|About this Abstract
||2017 TMS Annual Meeting & Exhibition
||Multiscale Architectured Materials (MAM II): Tailoring Mechanical Incompatibility for Superior Properties
||High Temperature Plasticity of Cu-Cr Nanolayered and Chemically Nanostructured Cu-Cr Films
||Gerhard Dehm, T. Harzer, C. Liebscher, R. Raghavan
|On-Site Speaker (Planned)
This talk reviews the influence of microstructure evolution on the plasticity of Cu-Cr films using two microstructure concepts: nanolayering versus nanostructuring. PVD was used to create Cu-Cr nanolayered and alloyed films of identical composition. Alloyed films with 66at%Cu (Cu66Cr34) and Cu20Cr80 were found to form supersaturated solid solutions which consist only of bcc nanocrystals rather than fcc and bcc grains as thermodynamically expected.

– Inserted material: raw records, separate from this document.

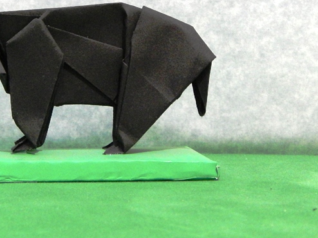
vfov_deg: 7.6
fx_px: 1800
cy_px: 87
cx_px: 50
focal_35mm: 196
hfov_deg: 10.1
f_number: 4.5
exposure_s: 1/10
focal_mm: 18.7
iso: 800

Advanced TEM studies reveal a hierarchical nanostructure for the bcc Cu66Cr34 alloy film: the supersaturated grains start to phase separate by spinodal decomposition leading to chemical gradients on the length-scale of a few nanometers. While the nanolayered Cu-Cr films reveal higher strength in microcompression testing at 25°C than the alloyed Cu-Cr films, they are more prone to diffusion assisted deformation at elevated temperatures. In contrast, the nanocrystalline grain size and chemical modulations within the supersaturated bcc grains lead to an improved mechanical performance at elevated temperature.